Dyno Therapeutics, Inc. announced the launch of Dyno‑bn8, a next‑generation adeno‑associated virus (AAV) delivery vector optimized for both skeletal and cardiac muscle gene therapies. According to the company, non‑human primate studies showed that Dyno‑bn8 transduced approximately 81 % of skeletal muscle fibers and 20 % of cardiac cells at an intravenous dose of 5.2 × 10¹² vg/kg—a dose roughly 25 times lower than that used in comparable existing therapies.
The company asserts that Dyno‑bn8 achieves these improved delivery levels while simultaneously reducing off‑target uptake in the liver—a key safety concern with AAV vectors. Dyno states the capsid also demonstrated compatibility with human ortholog receptors and human muscle cell lines in vitro, as well as manufacturability at large scale using existing AAV9‑based production workflows.

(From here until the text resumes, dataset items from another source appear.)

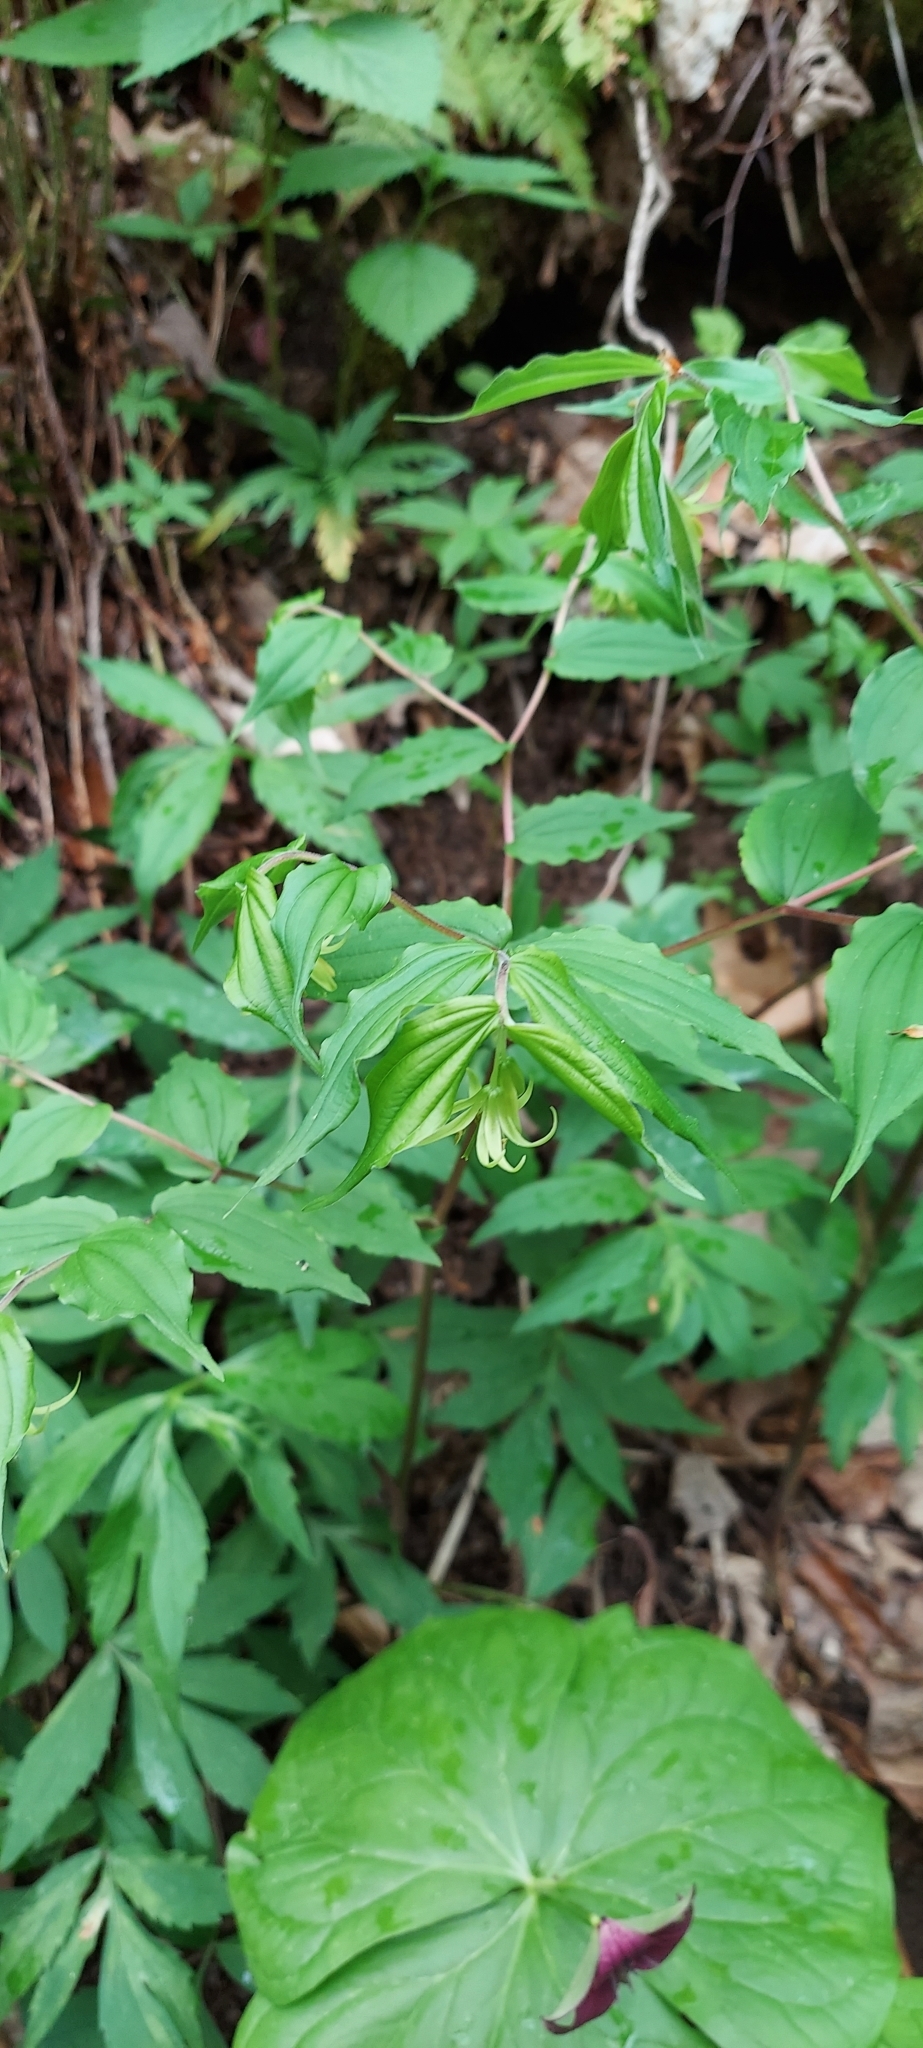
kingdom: Plantae
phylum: Tracheophyta
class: Liliopsida
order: Liliales
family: Liliaceae
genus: Prosartes
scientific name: Prosartes lanuginosa
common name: Hairy mandarin
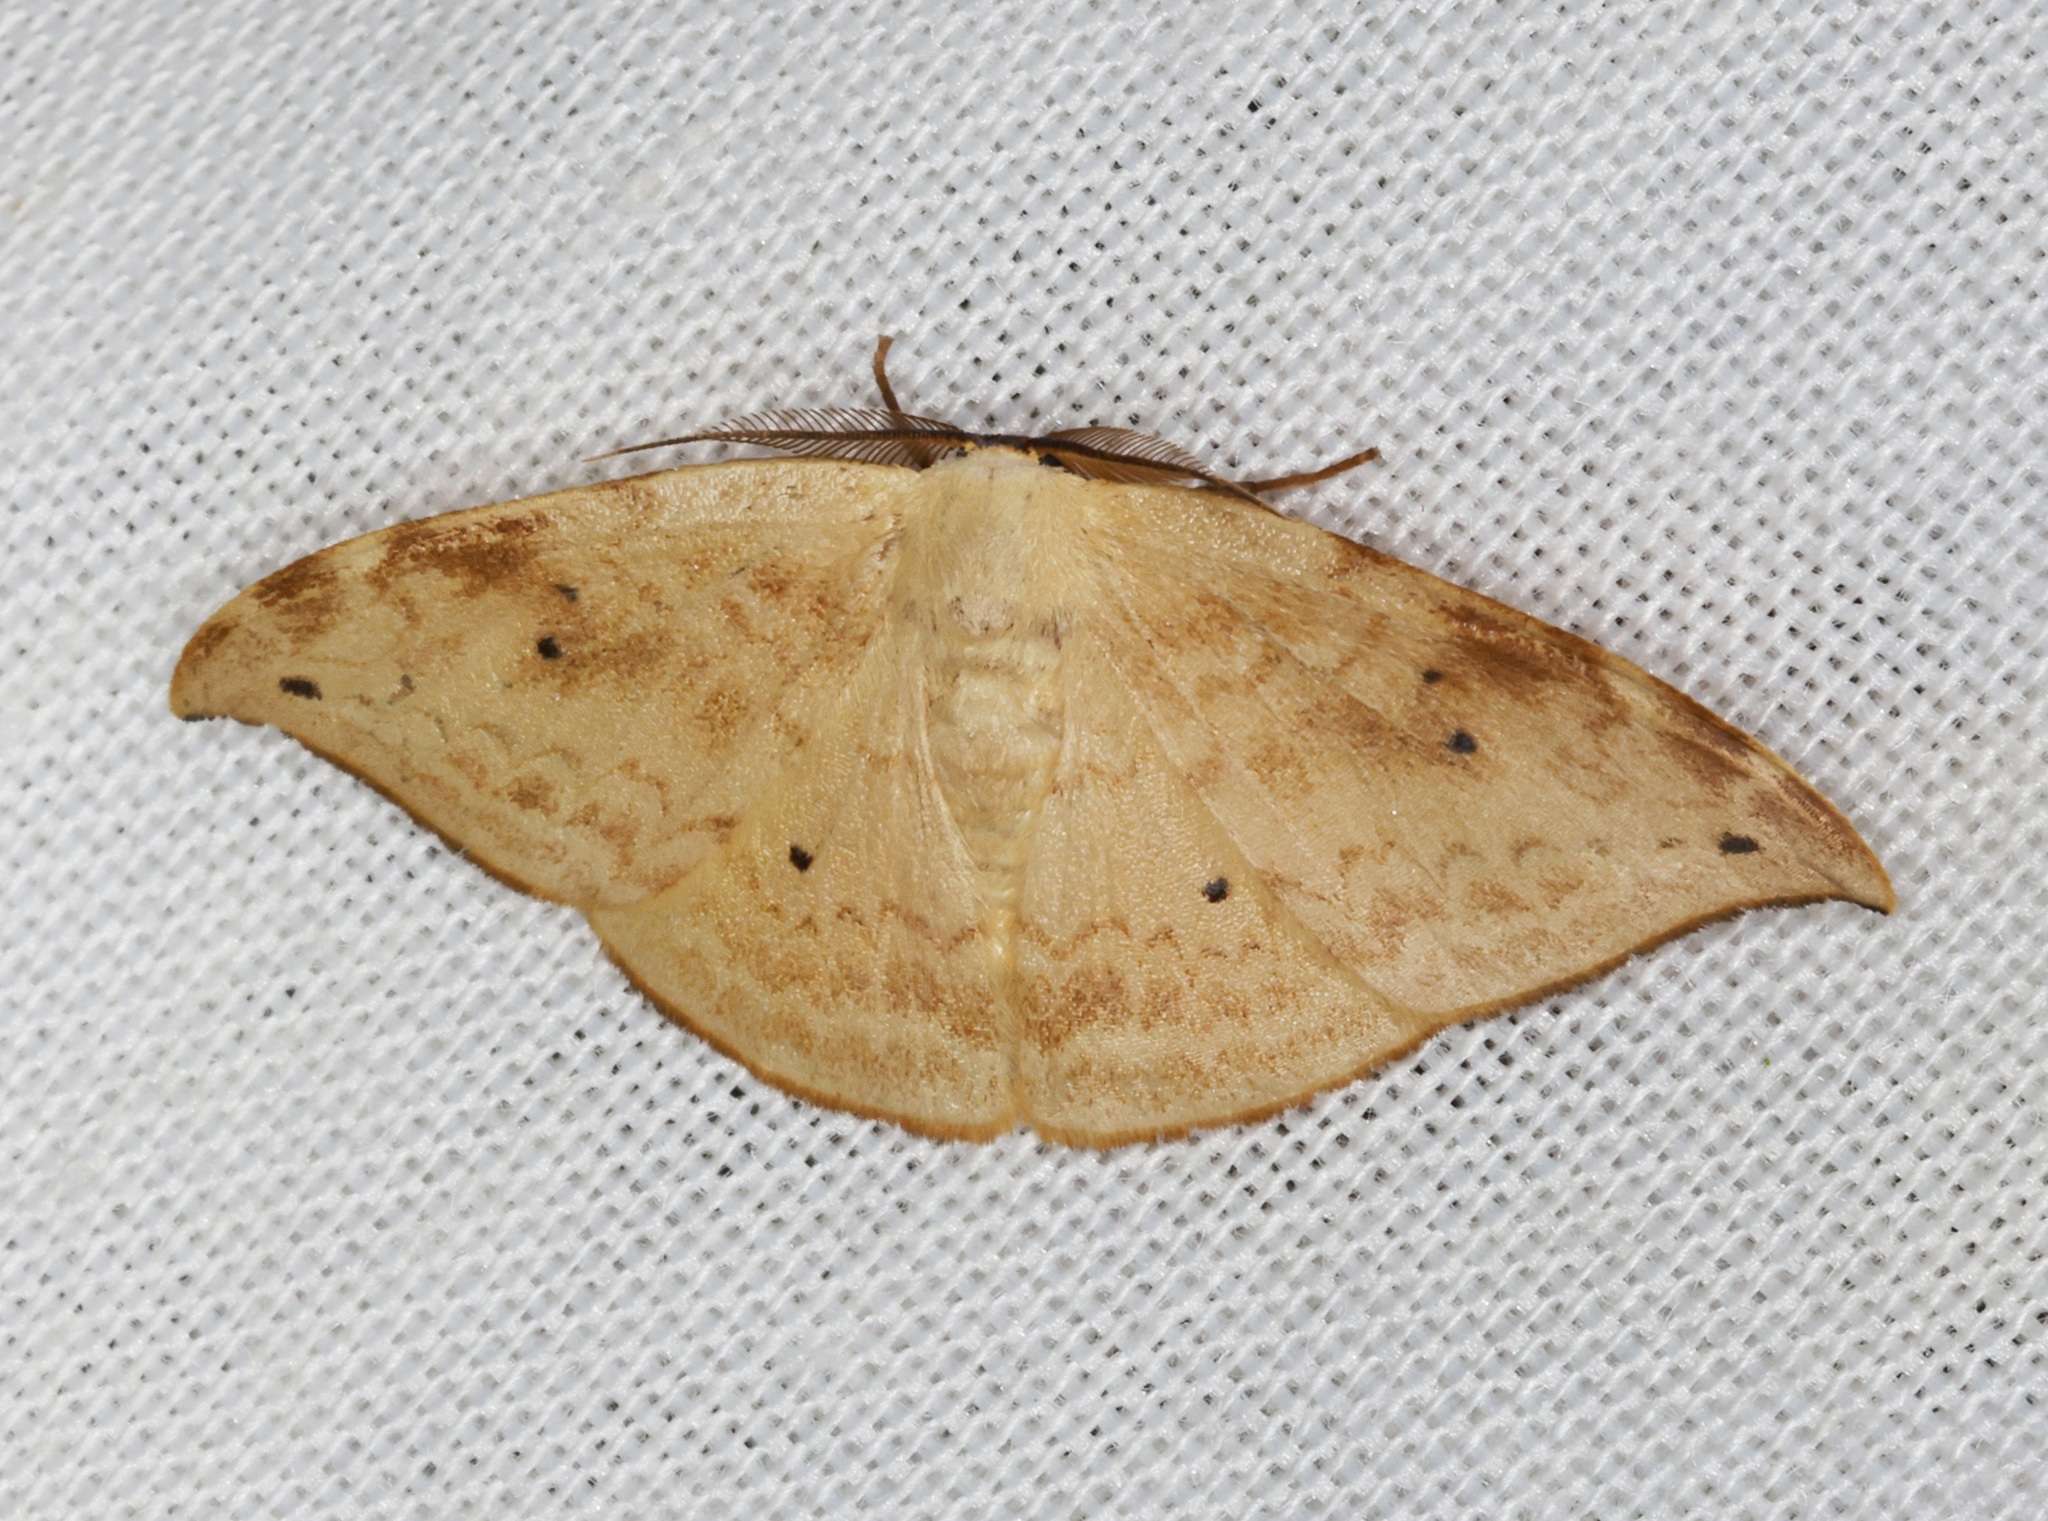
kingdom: Animalia
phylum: Arthropoda
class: Insecta
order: Lepidoptera
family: Drepanidae
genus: Strepsigonia
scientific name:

Dyno‑bn8 is positioned as part of Dyno’s broader capsid portfolio—which includes vectors for ocular and central nervous system applications—and is available for licensing through Dyno’s Frontiers Program aimed at gene‑therapy developers.
While Dyno emphasizes the therapeutic potential of Dyno‑bn8, it is important to note that the data to date are preclinical and have not yet been disclosed in human trials. As always, further clinical validation will be required to confirm safety, effectiveness and manufacturability in the gene‑therapy context.